In some cases, most companies register a decrease in morale and productivity during the summer. So how can you counter this problem that may arise at any point in time? Maybe it never crossed your mind that by offering employees longer weekend is the best way to get more things done.

According to a recent survey from the Society for Human Resource Management (SHRM), companies that allow workers to leave early on Fridays or on any other day of the week, if they will make up the hours on other days, will benefit from a fresh morale boost among employees with little to no negative consequences.

Lisa Hord, the co-leader of SHRM’s Workplace Flexibility Initiative stated that in this day and age when companies ask more from employees but offer less, they should at least be providing them with more flexibility so that morale issues will not arise.

For example, in the United States, more and more businesses are starting to do just that. Today, approximately 43 percent of American companies offer (some) employees more flexible work schedules, whereas in 2008 only 38 percent were using this practice. The study looked at around 1.000 businesses that had 50 or more employees.

Moreover, from the SHRM survey we noticed that, usually, small businesses are the companies that will most likely offer flexible work schedules rather than big companies.

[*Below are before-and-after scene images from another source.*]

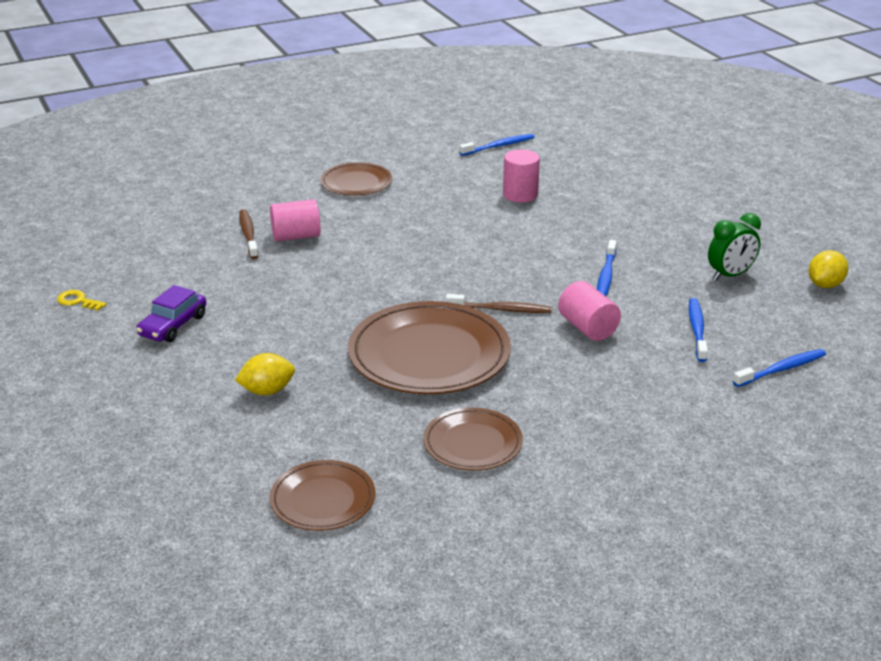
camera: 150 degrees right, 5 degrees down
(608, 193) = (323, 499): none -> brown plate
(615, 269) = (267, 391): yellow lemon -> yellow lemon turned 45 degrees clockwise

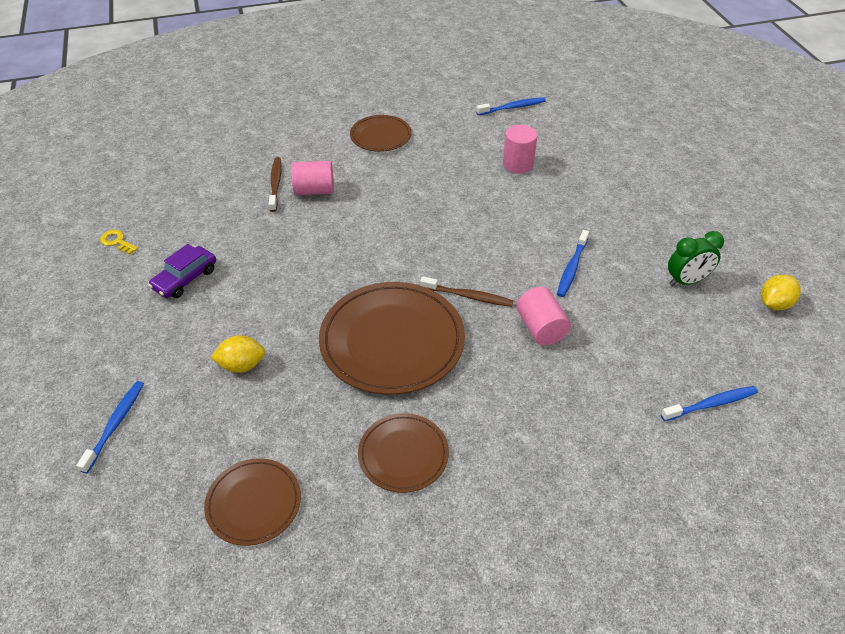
camera: 10 degrees right, 15 degrees up
(697, 330) = (641, 344): blue toothbrush -> blue toothbrush (115, 424)

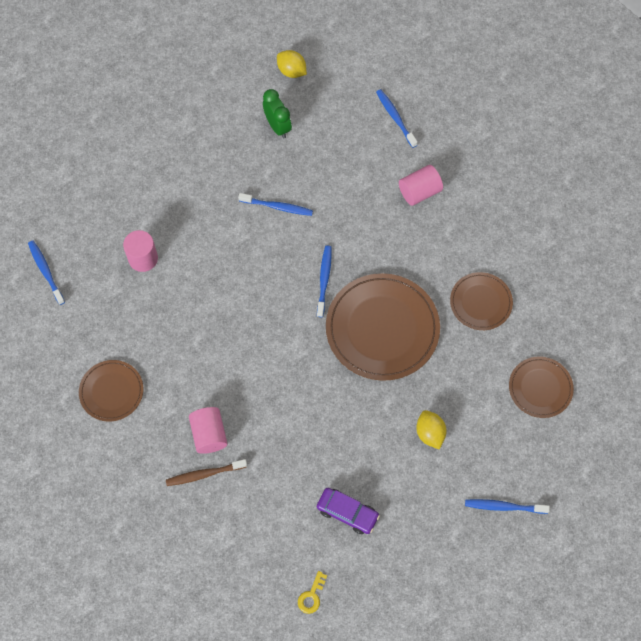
camera: 100 degrees left, 20 degrees up
(468, 296) = (324, 280): brown toothbrush -> blue toothbrush
(540, 328) = (348, 225): pink cylinder -> pink cylinder (419, 192)

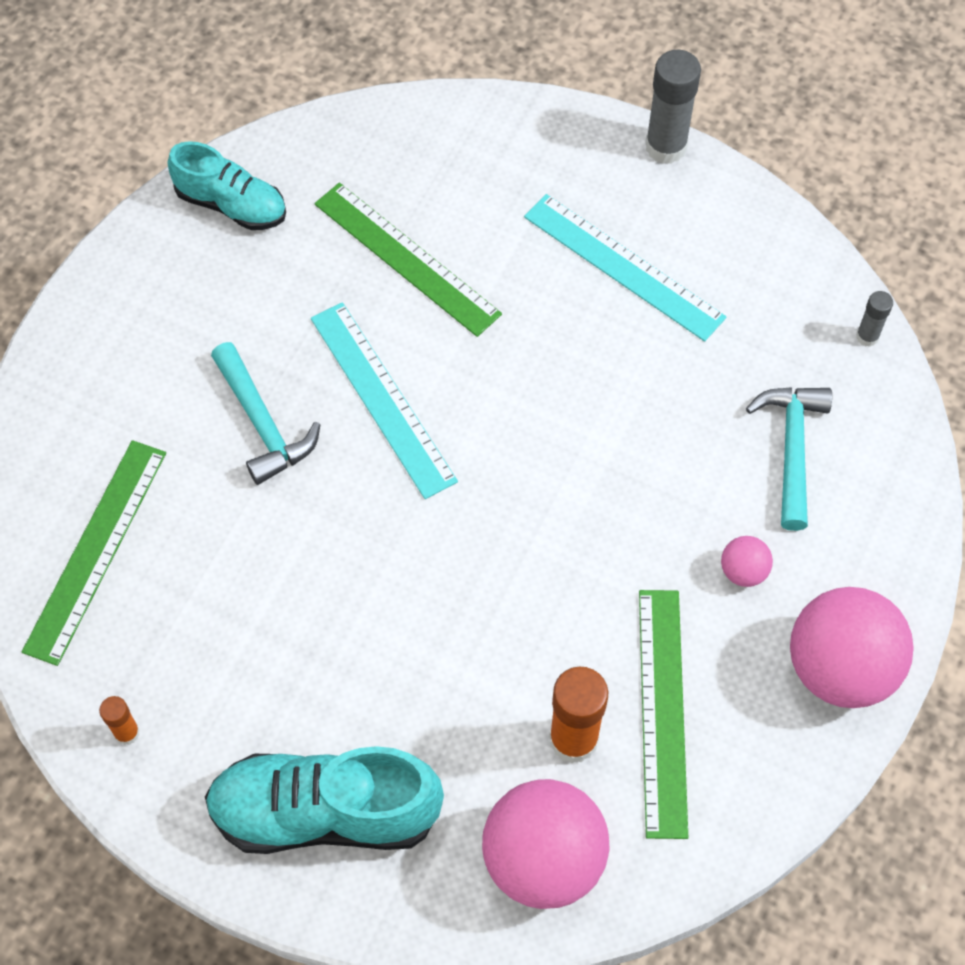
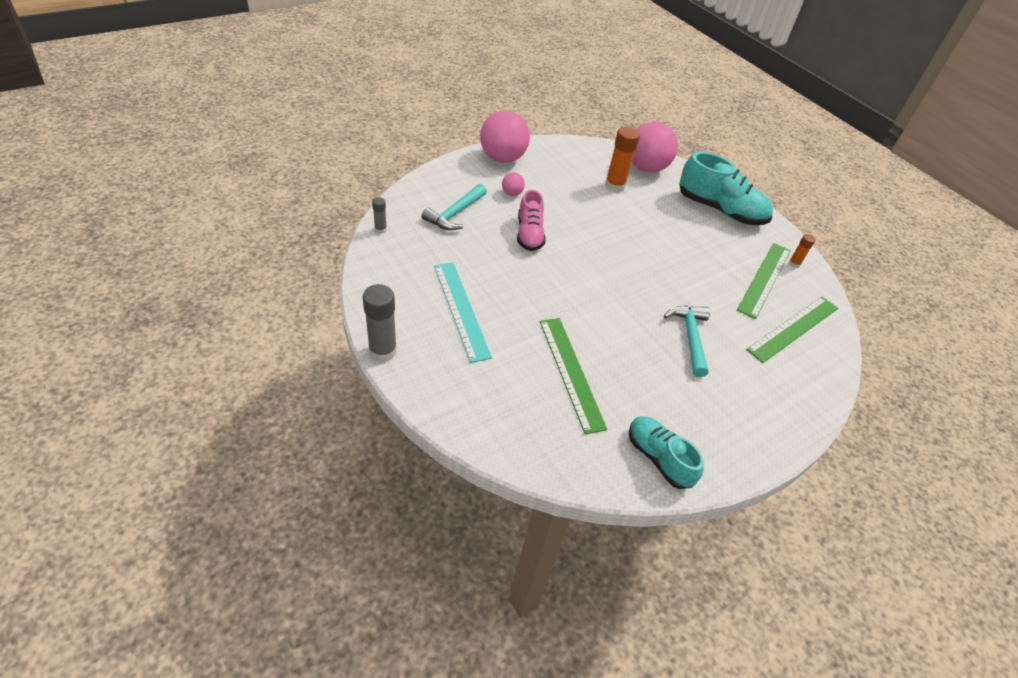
camera: 155 degrees left, 15 degrees down
(382, 398) = (623, 318): turquoise ruler -> none
(638, 484) = (529, 234): none -> pink shoe
(662, 711) = (576, 177): green ruler -> green ruler (764, 279)

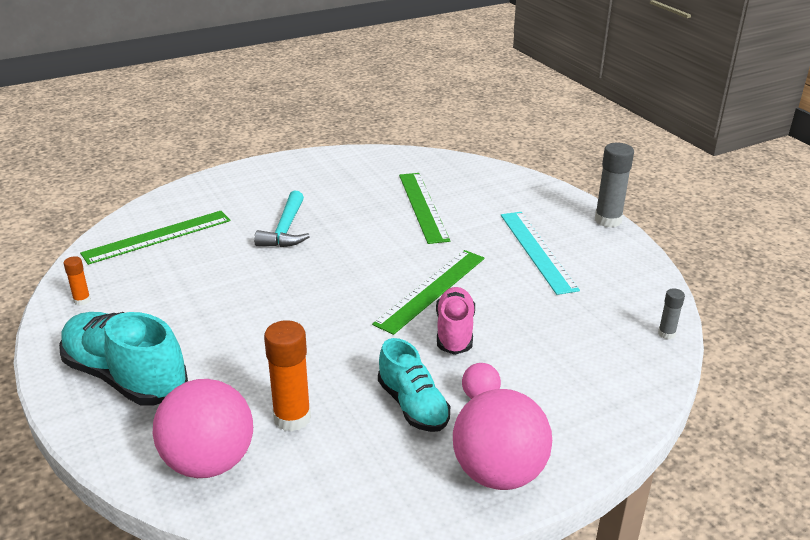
camera: 170 degrees left, 15 degrees down
(455, 214) = (567, 359): turquoise hammer -> none
(659, 458) = (360, 163): turquoise shoe -> turquoise shoe (413, 405)
(764, 279) = (145, 282): green ruler -> green ruler (431, 290)

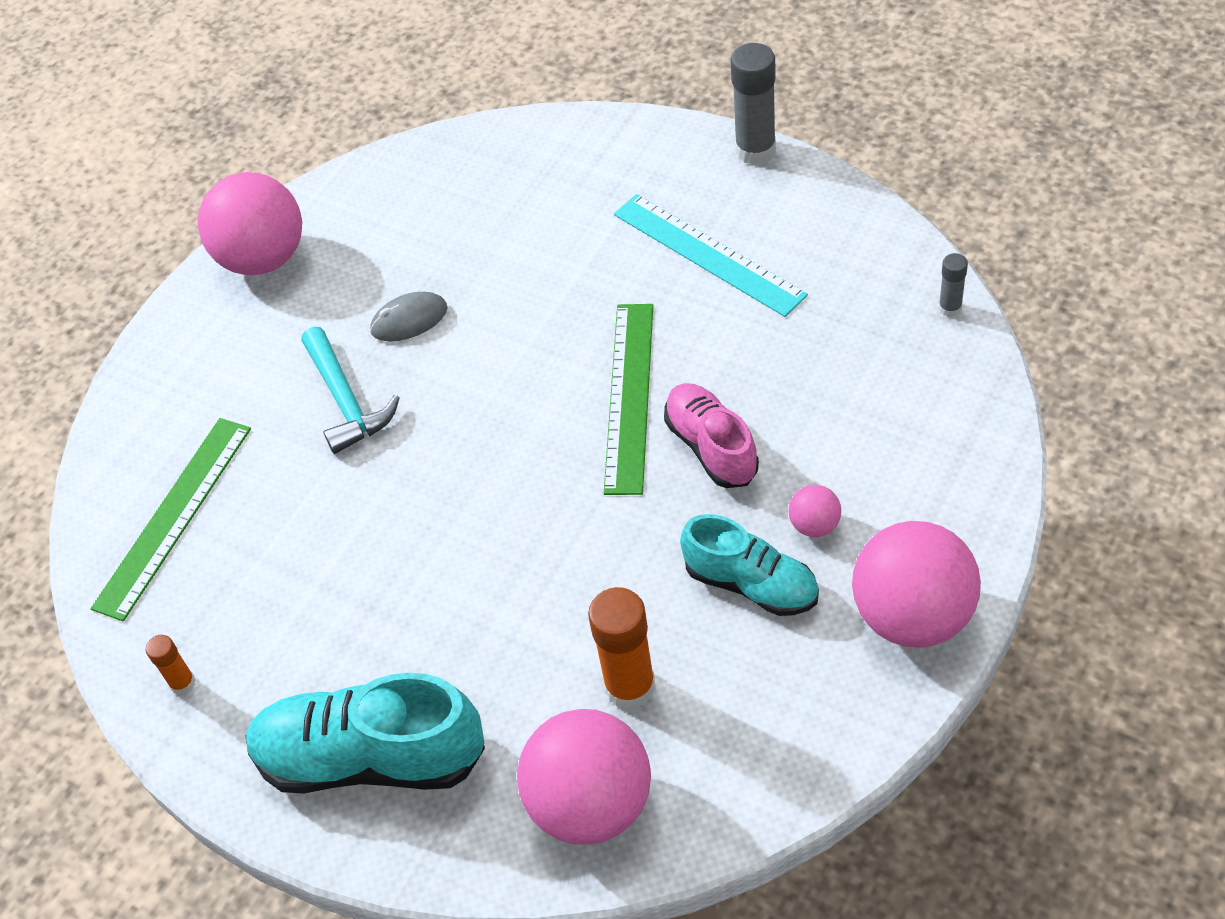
camera: 25 degrees left, 20 degrees up
(309, 165) = (264, 258): none -> pink ball
(351, 213) = (409, 320): none -> grey mouse
(423, 206) = (497, 254): green ruler -> none

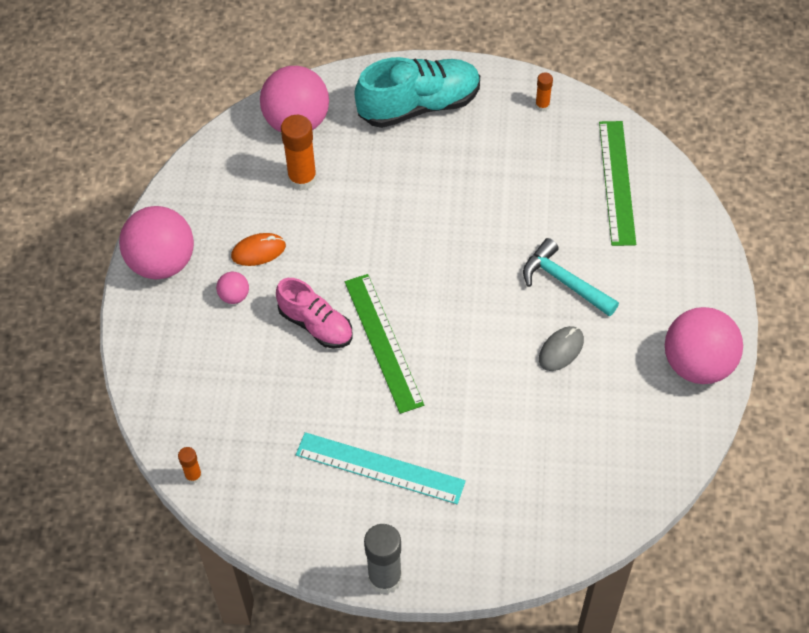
camera: 150 degrees right, 5 degrees up
(751, 584) = (258, 251): turquoise shoe -> orange mouse
(950, 308) = (193, 476): grey glue stick -> orange glue stick

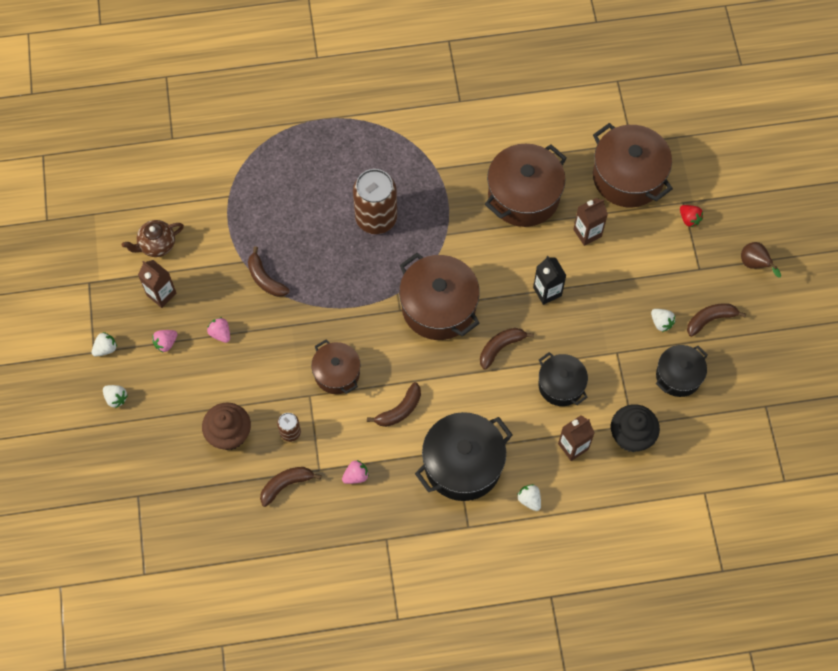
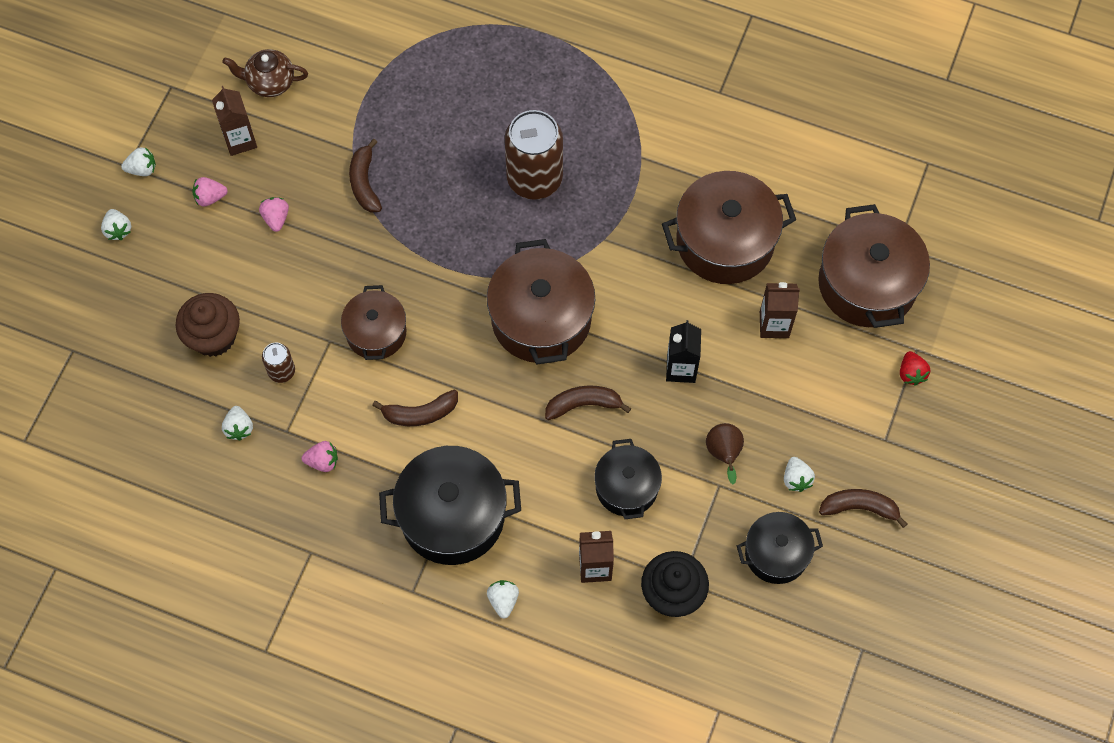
camera: 30 degrees right, 0 degrees up
(286, 485) = (239, 428): brown banana -> white strawberry
(754, 264) = (959, 471): brown pear -> brown pear (724, 454)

It may sound weird at first but, by offering employees a flexible work schedule during the summer time, the productivity increases given the tendency among employees to hyper-focus during regular hours.

As we’ve previously stated, the 9-to-5 work schedule is antiquated and it leads to a drag in productivity. And we’ve got the reasons to prove it:

First of all, it simply cannot and does not build trust. Employees should feel passionate about the work they do and they should come to work with a sincere smile on their face. Yes, you are the one who makes the major decisions, but try not to control everything. Let your employees do their work as they see fit. This will increase the chances they will own their work and aspire to become better.

Second of all, it’s distracting. It’s highly unlikely that the tasks of your employees just so happen to fit perfectly in a 9-to-5 schedule. Instead of making them waste time thinking about the number of hours they clocked in, focus on whether they have completed their tasks.

Third of all, it’s detrimental to the concept of teamwork. By having individual members of your team bound by set hours will most certainly produce tension in the work environment. Employees will feel frustrated over who’s pulling their weight. Instead of doing this you should allow your employees to fulfil team goals and encourage them to collaborate more to make the goals attainable.